Friday, October 03, 2008

Another sleepless night...

So it's 7am in the morning.. and I've been wide awake since 5:30am.  I didn't actually fall asleep till 3am.  But for some odd reason, I just CAN'T seem to fall asleep.  My heart has been pounding for the past 6hrs and I feel like my heart is going to die out any second. 

I wanted to blog about homecoming (in detail) earlier cause I don't want to forget it at all, but right now, my head is overflowing with moments with him.  Can't explain this feeling I get when I'm on the phone with him.. or when he tries to plan the future with me.. or when he tells me he misses me.. or when he tells me to go sleep, but wouldn't hang up.. or when he tries to get me to tell him "I love you". 

Everything is happening so fast that I still think I'm dreaming.  I remember msning with the bff and I told her this is too good to be true and how I feel like I'm in a dream this whole time.  She told me to pinch myself.  And it hurts!  So, I guess this isn't a dream afterall.

Oh yeah, so did I mention why I'm way too nervous/excited to fall asleep? It's cause I get to see him tomorrow!! Even though I last saw him on Monday, and it's only been 3 days without him, it felt a lot longer.  But at the same time, not too long.. thanks to all those calls, textmsges and msn talks =) We're going to meet up with Alex, Imran and Sophia.. pretty anxious about that.. it's like "meet the parents" but right now it's "meet the friends".. soon enough it'd be "meet his parents"... yikes!!

For about one entire week, I haven't had proper sleep.  Maybe it is true that love gives you a boost of energy.  But whatever this tingly feeling I have when I'm around him, I don't want it to stop, ever. 

Okay, I'm going to try to nap for half an hour before I frantically pack for the weekend!! :D

On a side note, the sun is rising right now!! It'd be more beautiful if he was here...


Wednesday, October 01, 2008

Homecoming Weekend @ Queens

The past weekend, I went to Queens for the second time.  It was homecoming weekend and I went with he-who-shall-not-be-named, Philicia, Sharon, Milton to visit Carmen.  It was one memorable weekend, for sure. 

Some highlights:
- the 3hr drive to queens --> "I hope we don't get robbed".. LOL
- all the cops and police cars around
- walking and getting lost at 3am
- unable to fall asleep
- going to morrison's for brunch
- paying for parking when it was free
- art gallery
- Burn after Reading
- dinner at some viet place
- walking aberdeen street
- predrinking/games
- clubbing
- dancing till i couldn't walk anymore
- another sleepless night
- eating brunch at Denny's
- missing the fedbus to go back to waterloo
- visiting UTSC
- me driving back to waterloo at 2am

and of course.. now i'm screwed for school.. so more updates later!

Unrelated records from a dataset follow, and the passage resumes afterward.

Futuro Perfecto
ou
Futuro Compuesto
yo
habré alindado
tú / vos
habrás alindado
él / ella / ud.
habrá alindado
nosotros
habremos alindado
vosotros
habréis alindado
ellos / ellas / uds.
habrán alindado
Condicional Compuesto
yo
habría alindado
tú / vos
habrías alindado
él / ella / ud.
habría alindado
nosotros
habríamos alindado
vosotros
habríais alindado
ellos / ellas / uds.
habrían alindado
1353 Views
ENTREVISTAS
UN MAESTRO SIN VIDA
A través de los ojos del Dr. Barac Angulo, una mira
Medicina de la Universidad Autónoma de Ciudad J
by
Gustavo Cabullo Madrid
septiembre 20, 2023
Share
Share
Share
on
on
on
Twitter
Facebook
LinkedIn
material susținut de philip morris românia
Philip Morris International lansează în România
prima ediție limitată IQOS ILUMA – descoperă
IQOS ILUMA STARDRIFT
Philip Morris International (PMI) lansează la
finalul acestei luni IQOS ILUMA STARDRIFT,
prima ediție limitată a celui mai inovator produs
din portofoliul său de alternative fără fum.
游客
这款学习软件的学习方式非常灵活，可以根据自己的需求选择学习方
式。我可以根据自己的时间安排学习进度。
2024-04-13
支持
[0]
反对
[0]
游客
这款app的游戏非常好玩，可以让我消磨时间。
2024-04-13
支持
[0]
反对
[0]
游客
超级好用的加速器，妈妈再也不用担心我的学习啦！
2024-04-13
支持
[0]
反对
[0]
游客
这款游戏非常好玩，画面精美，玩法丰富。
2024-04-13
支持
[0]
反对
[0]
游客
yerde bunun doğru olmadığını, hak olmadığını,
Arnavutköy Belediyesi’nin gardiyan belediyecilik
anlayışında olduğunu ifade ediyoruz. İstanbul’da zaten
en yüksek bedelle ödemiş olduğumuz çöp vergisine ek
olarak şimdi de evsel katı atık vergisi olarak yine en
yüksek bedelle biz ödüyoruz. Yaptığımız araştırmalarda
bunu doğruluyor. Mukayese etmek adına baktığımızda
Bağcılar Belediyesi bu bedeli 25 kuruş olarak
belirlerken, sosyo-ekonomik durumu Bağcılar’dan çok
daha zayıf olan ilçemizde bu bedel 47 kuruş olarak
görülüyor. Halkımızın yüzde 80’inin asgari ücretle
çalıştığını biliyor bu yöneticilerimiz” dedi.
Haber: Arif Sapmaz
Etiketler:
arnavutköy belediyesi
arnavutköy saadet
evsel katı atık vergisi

Friday, September 19, 2008

Waiting for class to start..

I don't get it.. really, I don't.  How can someone be so nice on msn, be so supportive on msn, be such a jerk irl?  I don't get what is going on on their mind.  They were never such a jerk before, what happened now? *sigh* Makes me actually not want to be their friend anymore. 

Anyway, going to head to class now.  After this class, I'm done for the day!!